## Description of the task
Leave out each picture. Repeat everything else in the records exactly.

◇ ◇ ◇ ◇

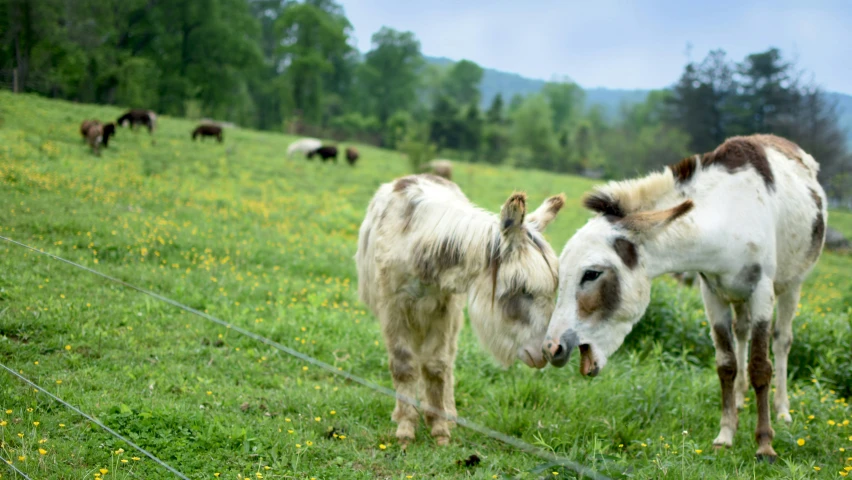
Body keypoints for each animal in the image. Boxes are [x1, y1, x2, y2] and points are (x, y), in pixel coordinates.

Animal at [358, 173, 564, 446]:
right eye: (521, 288)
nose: (548, 352)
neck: (418, 244)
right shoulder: (394, 307)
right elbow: (403, 365)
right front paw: (405, 429)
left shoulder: (442, 308)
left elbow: (436, 366)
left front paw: (439, 428)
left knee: (447, 360)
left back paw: (446, 413)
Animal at [544, 134, 828, 462]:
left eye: (591, 274)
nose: (552, 348)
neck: (727, 215)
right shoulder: (712, 293)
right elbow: (726, 364)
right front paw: (725, 435)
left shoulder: (761, 291)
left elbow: (760, 366)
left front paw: (765, 445)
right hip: (737, 295)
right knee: (741, 333)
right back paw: (740, 397)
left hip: (791, 285)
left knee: (782, 341)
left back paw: (782, 410)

◇ ◇ ◇ ◇

## Answer box
Body keypoints for each animal in the image. Boxes are [x1, y1, x2, y2] and points are (x, y), in pixel coordinates.

Animal at [358, 173, 564, 446]:
right eye: (521, 288)
nose: (548, 352)
neck: (418, 244)
right shoulder: (394, 307)
right elbow: (403, 365)
right front paw: (405, 429)
left shoulder: (442, 308)
left elbow: (436, 366)
left front paw: (439, 428)
left knee: (447, 360)
left back paw: (446, 413)
Animal at [544, 134, 828, 462]:
left eye: (591, 274)
nose: (552, 348)
neck: (727, 215)
right shoulder: (712, 293)
right elbow: (726, 364)
right front paw: (725, 435)
left shoulder: (761, 291)
left elbow: (760, 366)
left front paw: (765, 445)
right hip: (737, 295)
right knee: (741, 333)
right back paw: (740, 397)
left hip: (791, 285)
left knee: (782, 341)
left back paw: (782, 410)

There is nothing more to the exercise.